Self-promotion, but not antagonism, in narcissism linked to testosterone
A new study breaks down grandiose narcissism into three facets and finds that, in men, only self-promoting behaviours are linked to testosterone levels.
13 November 2023
By Emma Young
Grandiose narcissists have an unreasonably high sense of their own importance, and deeply crave the admiration of others. Many lack the ability to understand others’ feelings, feel more envy than is typical, and are prone to bragging.
According to a popular model, this type of narcissism has two distinct facets; as a team led by Marcin Zajenkowski at the University of Warsaw note in their recent paper in Psychological Science, the ‘agentic’ facet is the tendency to self-promote, to win other people’s esteem and social influence. If the person with grandiose narcissism's status is threatened, however, the ‘antagonistic’ facet kicks in, manifesting as arrogant, demeaning, argumentative, or exploitative behaviour.
Exactly what might cause grandiose narcissism is unclear. But in their study of 283 young men, Zajenkowski and his colleagues found that those with higher levels of the hormone testosterone in their blood scored higher on measures of agentic — though not antagonistic — narcissism. This work suggests that testosterone is associated with of the default ‘agentic’ aspect of narcissism, and that the two facets have distinct biological underpinnings.
Scientists have been looking at the link between testosterone and narcissism for quite a while now, but previous research has produced mixed results. The team suspects one reason that some earlier studies failed to find a link between the two is because they considered only the total scores of narcissism questionnaires, rather than scores probing the individual facets.
To address this, the team used a suite of questionnaires to gather three measures of agentic narcissism, two measures of antagonistic narcissism, and two measures of neurotic narcissism (which comprises the antagonistic facet and neurotic facets, including distrust and shame). They also took blood samples from the participants to measure testosterone levels. Finally, they explained to the participants that men vary in their general testosterone levels, and asked them to estimate where they’d sit on that spectrum, using a scale from 1 to 25.
Once the data were analysed, it became clear that testosterone levels weren’t linked to measures of antagonistic and neurotic narcissism. However, higher levels of testosterone were associated with higher scores on all three of the agentic narcissism measures.

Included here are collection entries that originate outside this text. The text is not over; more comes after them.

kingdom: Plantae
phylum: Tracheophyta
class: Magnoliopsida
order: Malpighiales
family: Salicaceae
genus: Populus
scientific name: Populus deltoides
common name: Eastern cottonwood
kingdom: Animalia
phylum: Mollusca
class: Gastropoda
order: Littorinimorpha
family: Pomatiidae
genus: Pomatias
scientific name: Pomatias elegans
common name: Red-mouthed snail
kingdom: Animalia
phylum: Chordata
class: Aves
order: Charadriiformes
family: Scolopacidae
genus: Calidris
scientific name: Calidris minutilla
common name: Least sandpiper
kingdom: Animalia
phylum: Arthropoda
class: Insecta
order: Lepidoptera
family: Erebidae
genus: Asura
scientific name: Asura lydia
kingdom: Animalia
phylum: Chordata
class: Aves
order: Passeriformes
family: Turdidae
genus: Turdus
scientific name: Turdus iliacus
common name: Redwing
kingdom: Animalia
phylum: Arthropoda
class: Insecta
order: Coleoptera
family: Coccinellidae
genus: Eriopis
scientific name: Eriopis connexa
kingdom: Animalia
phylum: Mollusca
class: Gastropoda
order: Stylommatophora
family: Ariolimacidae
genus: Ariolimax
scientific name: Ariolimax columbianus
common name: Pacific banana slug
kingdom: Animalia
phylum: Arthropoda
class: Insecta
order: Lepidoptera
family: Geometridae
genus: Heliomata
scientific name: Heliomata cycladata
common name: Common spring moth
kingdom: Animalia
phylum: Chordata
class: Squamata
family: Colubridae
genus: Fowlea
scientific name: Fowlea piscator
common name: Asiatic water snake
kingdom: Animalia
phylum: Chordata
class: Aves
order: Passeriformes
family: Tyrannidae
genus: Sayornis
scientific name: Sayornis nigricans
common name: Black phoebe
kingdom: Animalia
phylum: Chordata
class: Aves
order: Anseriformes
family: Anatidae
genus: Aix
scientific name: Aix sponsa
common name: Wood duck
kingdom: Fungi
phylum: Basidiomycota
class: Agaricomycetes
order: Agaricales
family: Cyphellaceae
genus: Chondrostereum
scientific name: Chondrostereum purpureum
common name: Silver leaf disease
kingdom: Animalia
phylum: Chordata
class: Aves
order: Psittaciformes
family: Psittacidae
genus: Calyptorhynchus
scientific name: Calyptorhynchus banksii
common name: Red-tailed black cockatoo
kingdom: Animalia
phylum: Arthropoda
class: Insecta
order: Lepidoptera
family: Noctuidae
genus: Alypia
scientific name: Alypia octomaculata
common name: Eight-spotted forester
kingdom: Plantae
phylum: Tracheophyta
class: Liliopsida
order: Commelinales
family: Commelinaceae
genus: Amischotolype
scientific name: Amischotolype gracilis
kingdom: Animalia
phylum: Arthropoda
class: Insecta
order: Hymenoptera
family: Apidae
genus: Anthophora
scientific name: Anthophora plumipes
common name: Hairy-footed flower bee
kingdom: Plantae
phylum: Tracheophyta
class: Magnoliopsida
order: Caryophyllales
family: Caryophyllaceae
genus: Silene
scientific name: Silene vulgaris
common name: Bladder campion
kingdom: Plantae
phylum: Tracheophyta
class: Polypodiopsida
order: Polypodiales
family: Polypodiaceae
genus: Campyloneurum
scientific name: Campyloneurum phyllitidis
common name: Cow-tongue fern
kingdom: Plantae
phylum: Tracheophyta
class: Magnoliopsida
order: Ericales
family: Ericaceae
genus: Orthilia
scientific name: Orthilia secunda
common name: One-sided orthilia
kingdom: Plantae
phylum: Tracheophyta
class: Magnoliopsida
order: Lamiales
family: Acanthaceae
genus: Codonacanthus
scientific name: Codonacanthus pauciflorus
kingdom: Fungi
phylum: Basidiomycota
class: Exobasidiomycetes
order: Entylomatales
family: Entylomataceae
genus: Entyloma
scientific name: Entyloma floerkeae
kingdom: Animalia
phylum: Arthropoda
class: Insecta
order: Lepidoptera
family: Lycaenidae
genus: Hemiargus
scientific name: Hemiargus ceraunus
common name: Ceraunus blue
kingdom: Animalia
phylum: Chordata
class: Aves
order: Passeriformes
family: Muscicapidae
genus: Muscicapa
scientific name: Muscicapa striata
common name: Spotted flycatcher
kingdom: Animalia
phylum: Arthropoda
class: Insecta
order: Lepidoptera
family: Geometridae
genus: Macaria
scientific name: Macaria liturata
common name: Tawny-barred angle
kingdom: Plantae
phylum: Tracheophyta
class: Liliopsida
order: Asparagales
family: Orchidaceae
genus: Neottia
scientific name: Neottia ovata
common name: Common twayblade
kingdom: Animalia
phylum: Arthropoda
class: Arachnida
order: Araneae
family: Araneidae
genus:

What’s more, the researchers found that the participants had some (small) insight into their own testosterone levels.
These results fit well with other earlier studies on those high in narcissistic traits and on testosterone. In men, testosterone is thought to drive the pursuit of prestige and glory, factors which characterise agentic, but not antagonistic, narcissism. Earlier work also shows that when men win — or are just led to believe that they have won — a competition, their blood testosterone levels also rise. This is thought to boost their confidence and willingness to risks, which then improves their chances of winning again.
This bi-directional positive feedback loop is known as the ‘winner effect’. As the team notes, “Elevated levels of testosterone may predispose agentic narcissists to actively seek situations they perceive as opportunities to attain glory.” And success in these endeavours (whether real or imagined) may then boost their testosterone levels further still, motivating them to seek out other ways to promote themselves.
There are some limitations to the study. Because the role of testosterone in narcissism-related behaviours beyond cisgender men are less clear, the team studied only one sex. In addition, their participants were mostly young Polish undergraduate students, which may limit how well these findings replicate from other demographics. It’s also important to note that grandiose narcissism is a complex condition; factors beyond testosterone likely also play roles in the development and maintenance of agentic behaviour.
Still, their results could indeed help to explain why there have been mixed findings from earlier research on testosterone and narcissism, and certainly suggest that higher testosterone levels play a role in some narcissistic behaviours.